• [Task instructions]:
Print the material below exactly as it stands, please, from its first line to the line holding "right elbow: (1481, 992)", with no pictures.

• [Provided records]:

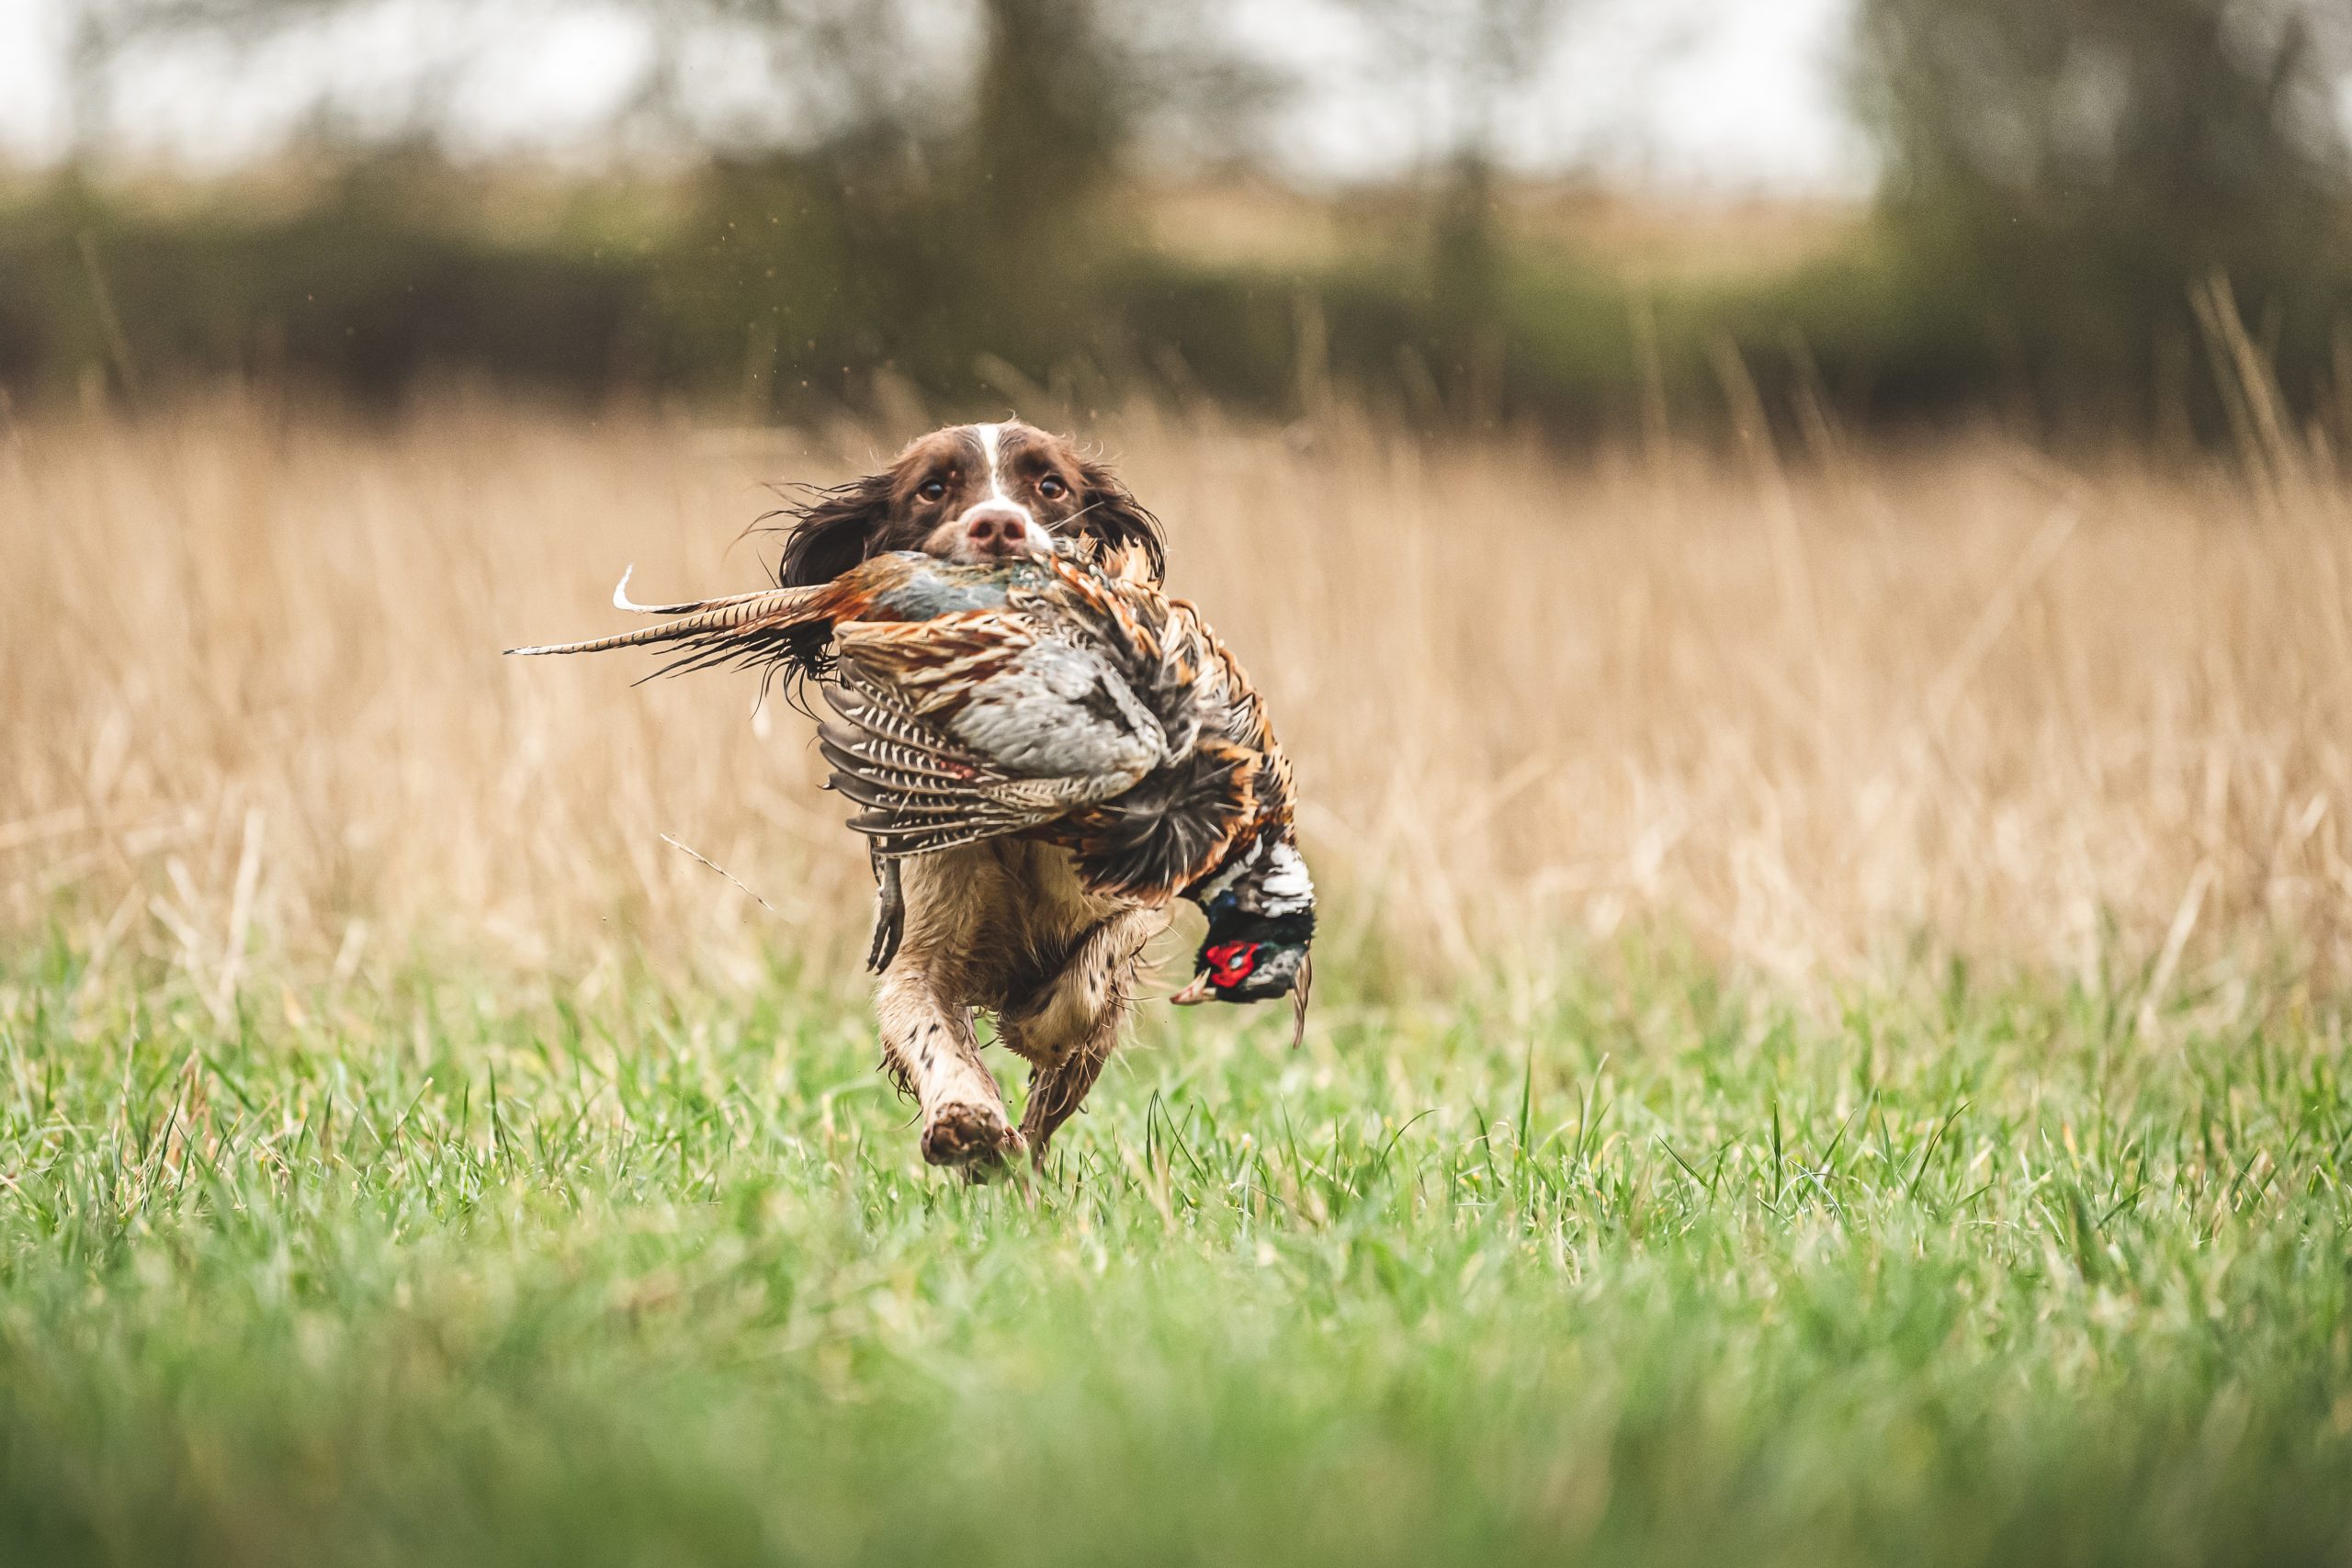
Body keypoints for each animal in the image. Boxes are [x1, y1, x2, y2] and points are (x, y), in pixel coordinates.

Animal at [775, 423, 1170, 1170]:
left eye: (1051, 485)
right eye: (932, 488)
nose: (998, 525)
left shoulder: (1128, 905)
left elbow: (1092, 976)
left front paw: (1035, 1025)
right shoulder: (918, 952)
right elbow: (928, 1028)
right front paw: (965, 1119)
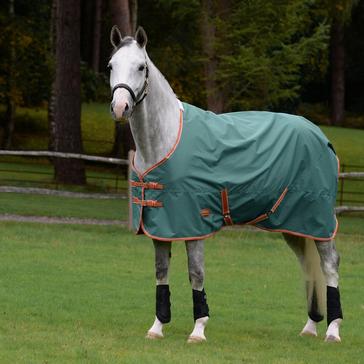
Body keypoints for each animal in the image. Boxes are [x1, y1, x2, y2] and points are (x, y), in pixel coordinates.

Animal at [108, 26, 344, 344]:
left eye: (141, 67)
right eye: (111, 66)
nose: (121, 107)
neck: (165, 139)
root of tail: (321, 137)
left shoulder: (193, 223)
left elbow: (196, 273)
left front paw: (198, 330)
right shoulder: (160, 225)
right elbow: (161, 272)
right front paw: (157, 327)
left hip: (318, 221)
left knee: (329, 265)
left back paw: (333, 330)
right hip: (295, 225)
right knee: (308, 265)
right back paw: (309, 327)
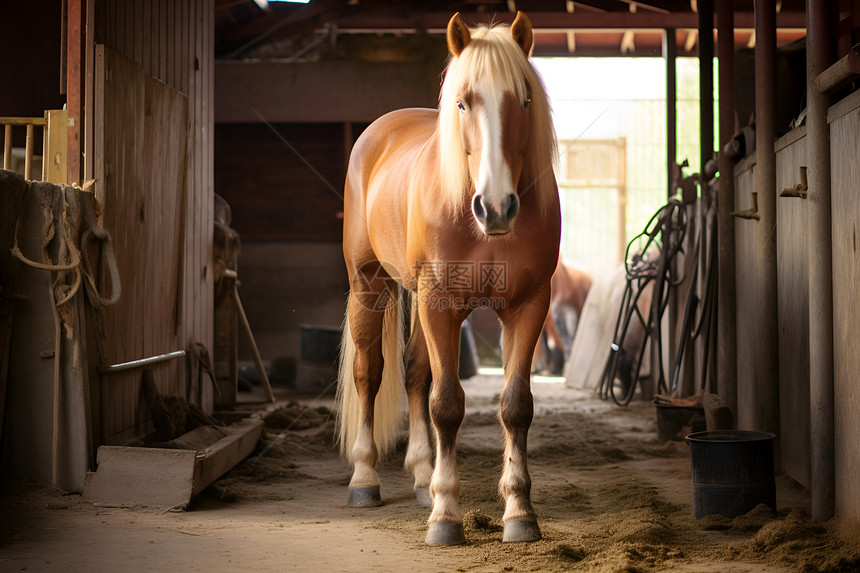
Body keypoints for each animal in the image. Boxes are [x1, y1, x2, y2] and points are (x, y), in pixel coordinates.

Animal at [332, 11, 560, 544]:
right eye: (462, 101)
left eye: (524, 99)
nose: (495, 207)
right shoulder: (440, 304)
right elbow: (447, 404)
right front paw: (446, 518)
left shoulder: (528, 304)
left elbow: (515, 405)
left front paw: (519, 513)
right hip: (369, 286)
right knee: (370, 373)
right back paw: (365, 480)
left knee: (415, 371)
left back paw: (421, 478)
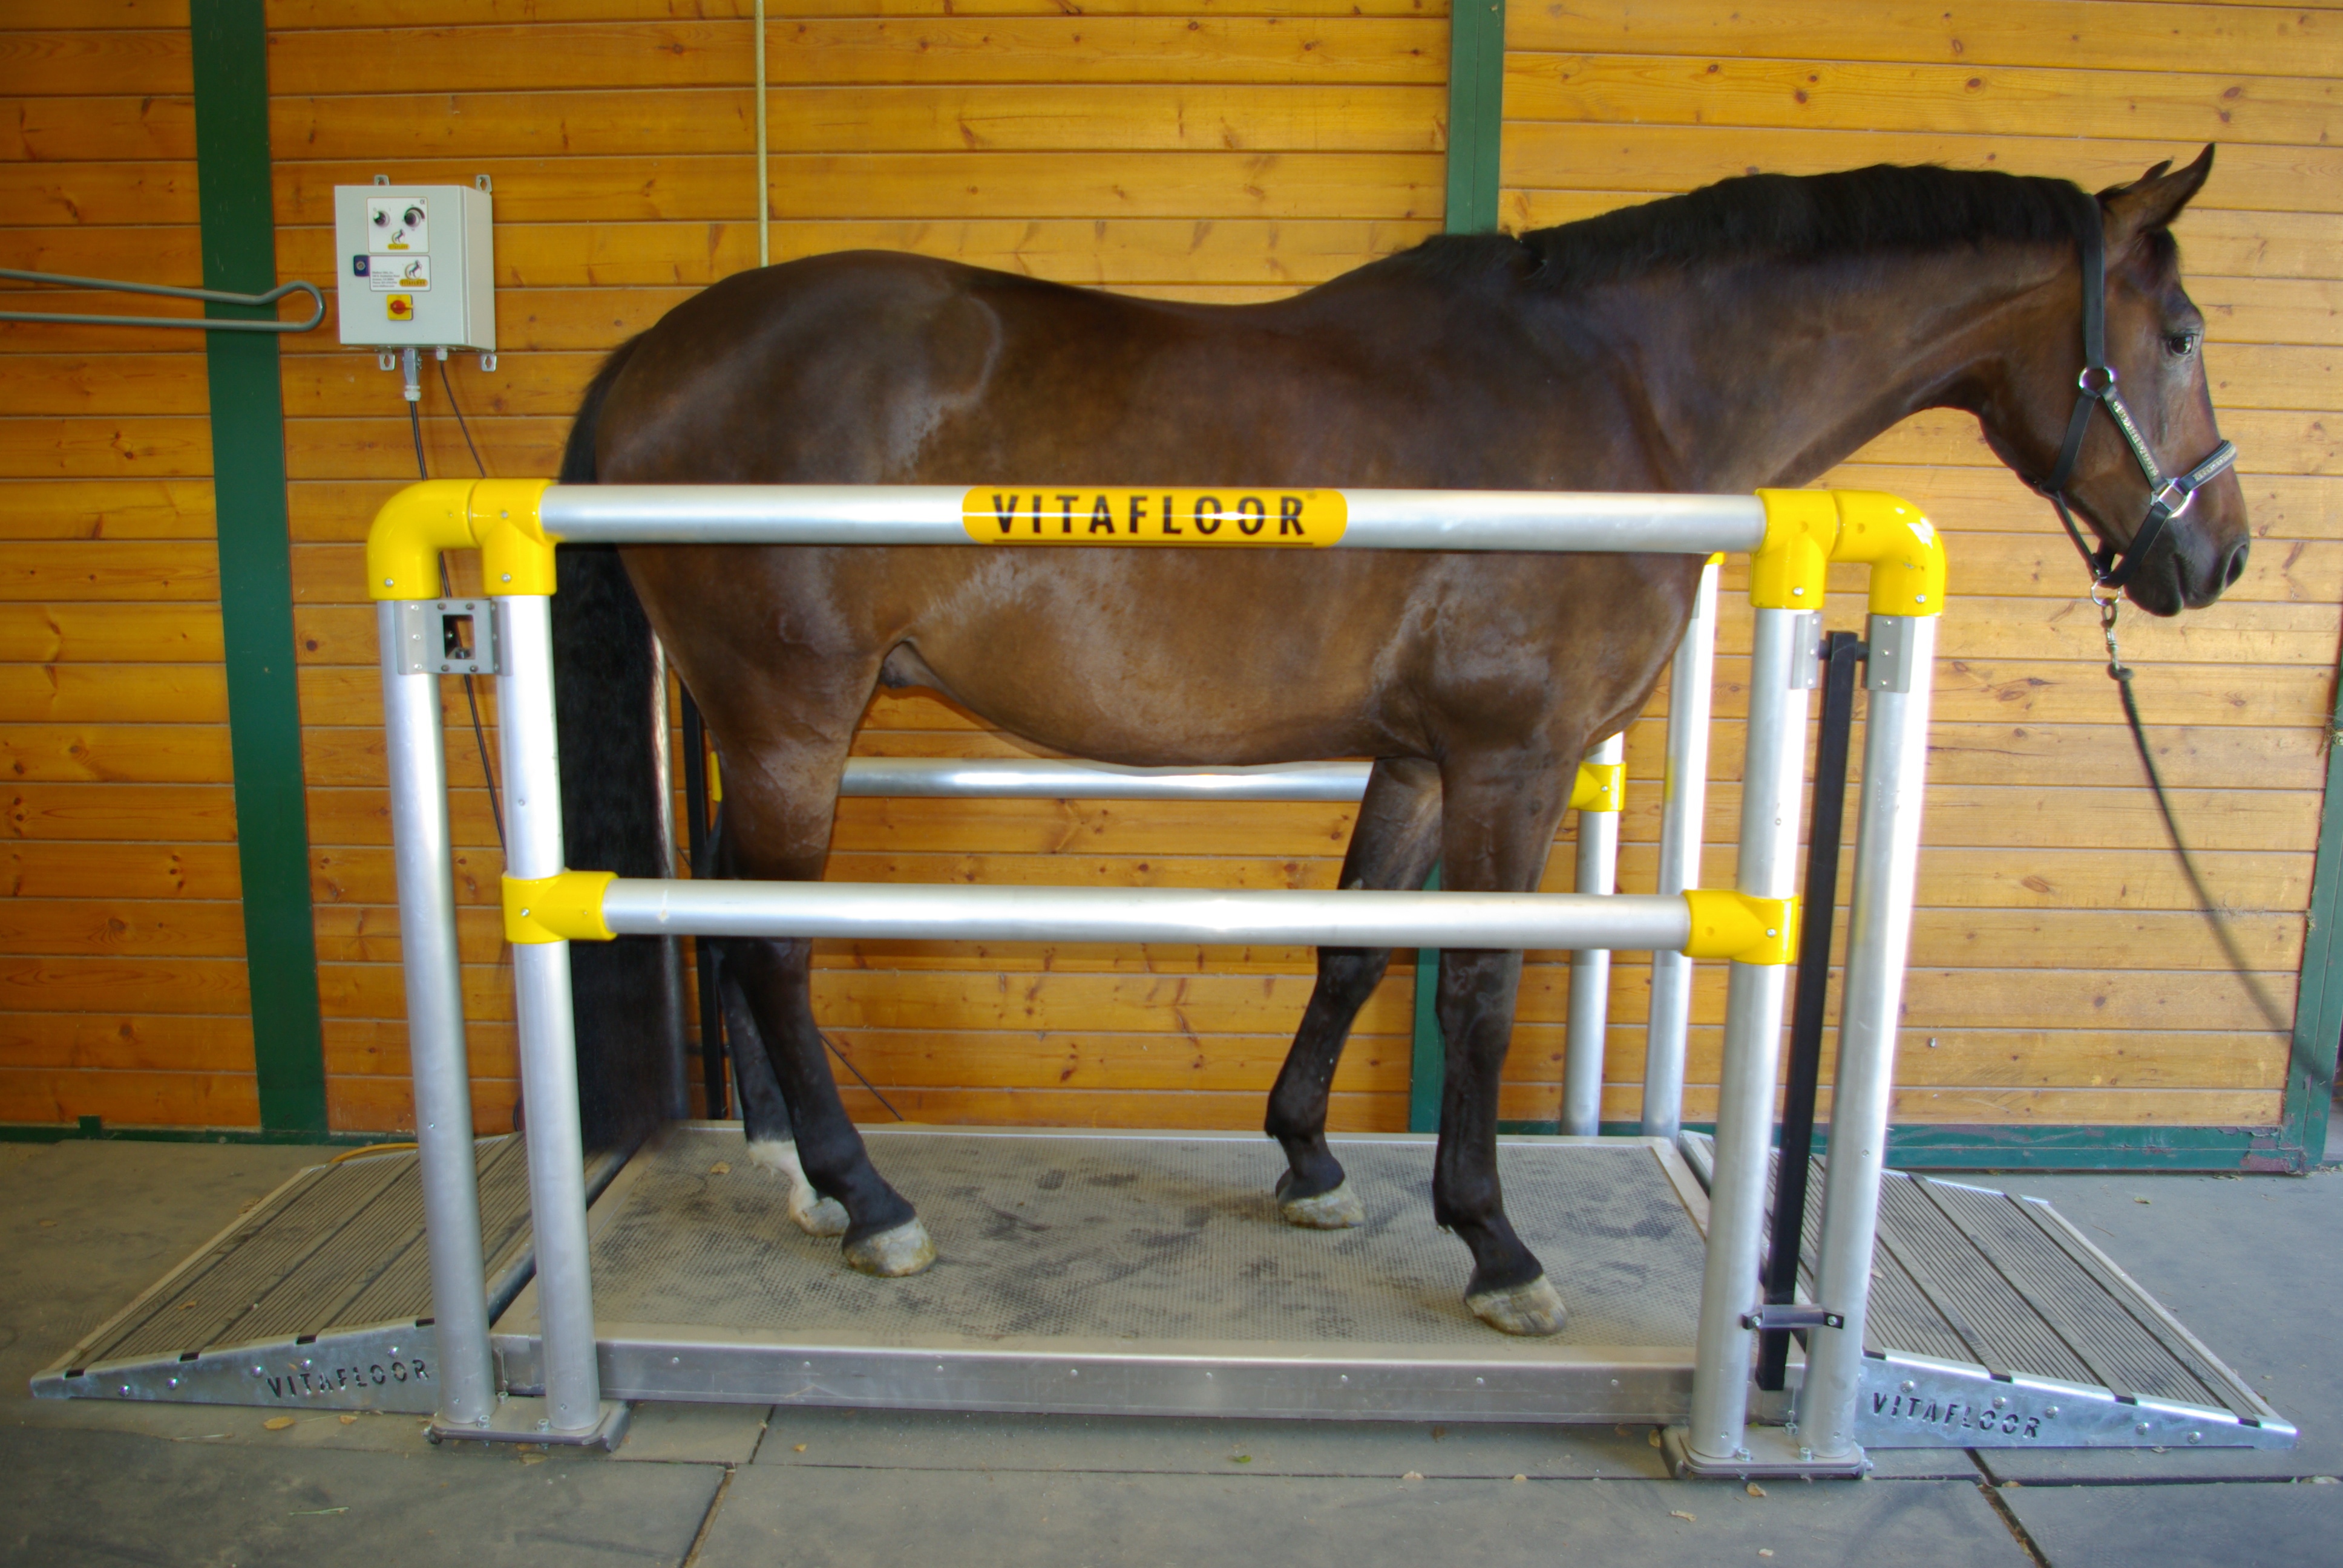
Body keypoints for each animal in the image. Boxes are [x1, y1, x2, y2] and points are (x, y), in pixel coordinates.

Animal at [548, 149, 2249, 1337]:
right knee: (772, 944)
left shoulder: (1426, 759)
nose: (2214, 555)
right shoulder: (1514, 758)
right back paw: (869, 1199)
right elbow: (1481, 992)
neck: (1627, 391)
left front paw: (1309, 1163)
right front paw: (1495, 1247)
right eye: (2176, 332)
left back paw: (791, 1174)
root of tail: (649, 358)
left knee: (725, 921)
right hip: (791, 718)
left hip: (761, 726)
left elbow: (1357, 946)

• [Answer]:
Body keypoints for each animal in the image. Boxes are [x1, y1, x2, y2] and points are (x, y), in pixel coordinates.

Animal at [775, 423, 1170, 1170]:
left eye: (1051, 485)
right eye: (932, 488)
nose: (998, 525)
left shoulder: (1128, 905)
left elbow: (1092, 976)
left front paw: (1035, 1025)
right shoulder: (918, 952)
right elbow: (928, 1028)
right front paw: (965, 1119)
Body keypoints for each animal in the image. Boxes are [x1, y1, x2, y2] and points are (x, y), in pixel coordinates.

Animal at [108, 26, 344, 344]:
left eye: (141, 67)
right eye: (111, 66)
nose: (121, 107)
neck: (165, 139)
root of tail: (321, 137)
left shoulder: (193, 223)
left elbow: (196, 273)
left front paw: (198, 330)
right shoulder: (160, 225)
right elbow: (161, 272)
right front paw: (157, 327)
left hip: (318, 221)
left knee: (329, 265)
left back paw: (333, 330)
right hip: (295, 225)
right knee: (308, 265)
right back paw: (309, 327)
Body keypoints for each animal in the image. Boxes are [x1, y1, x2, y2] and points are (x, y), in pixel coordinates.

Animal at [332, 11, 560, 544]:
right eye: (462, 101)
left eye: (524, 99)
nose: (495, 207)
right shoulder: (440, 304)
right elbow: (447, 404)
right front paw: (446, 518)
left shoulder: (528, 304)
left elbow: (515, 405)
left front paw: (519, 513)
right hip: (369, 286)
right knee: (370, 373)
right back paw: (365, 480)
left knee: (415, 371)
left back paw: (421, 478)
Body keypoints for each animal in the image. Boxes are [x1, y1, x2, y2] and points are (x, y), in pixel coordinates.

Animal at [548, 149, 2249, 1337]:
right knee: (772, 944)
left shoulder: (1426, 759)
nose: (2214, 555)
right shoulder: (1514, 758)
right back paw: (869, 1199)
right elbow: (1481, 992)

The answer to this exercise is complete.